**Task description:** Output the full listing below exactly; the images stay out.
BEGIN The data
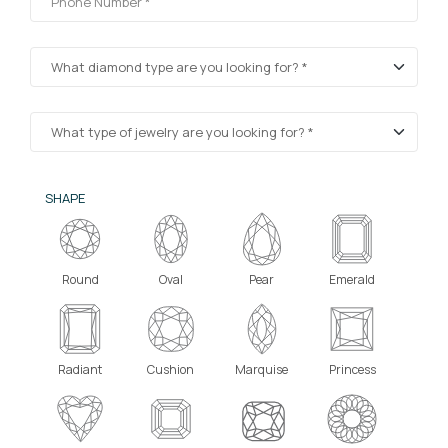
SHAPE
Round
Oval
Pear
Emerald
Radiant
Cushion
Marquise
Princess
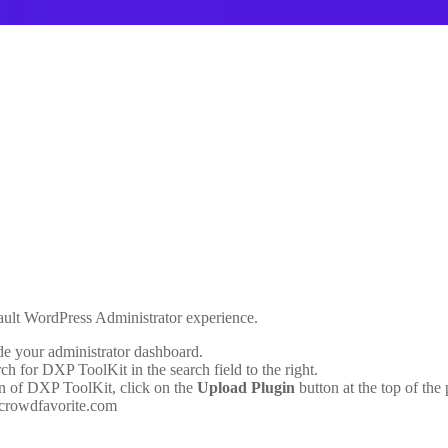
fault WordPress Administrator experience.
de your administrator dashboard.
ch for DXP ToolKit in the search field to the right.
ion of DXP ToolKit, click on the
Upload Plugin
button at the top of the
 crowdfavorite.com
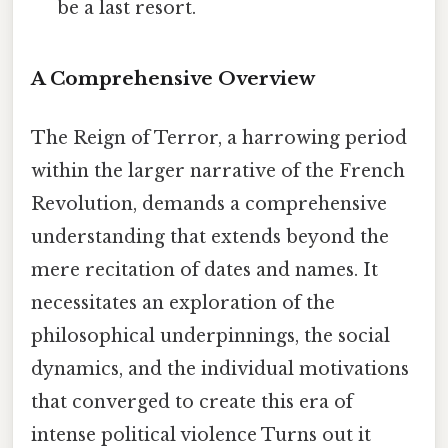
be a last resort.
A Comprehensive Overview
The Reign of Terror, a harrowing period
within the larger narrative of the French
Revolution, demands a comprehensive
understanding that extends beyond the
mere recitation of dates and names. It
necessitates an exploration of the
philosophical underpinnings, the social
dynamics, and the individual motivations
that converged to create this era of
intense political violence Turns out it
END The data
**The completed task:**
SHAPE
Round
Oval
Pear
Emerald
Radiant
Cushion
Marquise
Princess
fault WordPress Administrator experience.
de your administrator dashboard.
ch for DXP ToolKit in the search field to the right.
ion of DXP ToolKit, click on the
Upload Plugin
button at the top of the
 crowdfavorite.com
be a last resort.
A Comprehensive Overview
The Reign of Terror, a harrowing period
within the larger narrative of the French
Revolution, demands a comprehensive
understanding that extends beyond the
mere recitation of dates and names. It
necessitates an exploration of the
philosophical underpinnings, the social
dynamics, and the individual motivations
that converged to create this era of
intense political violence Turns out it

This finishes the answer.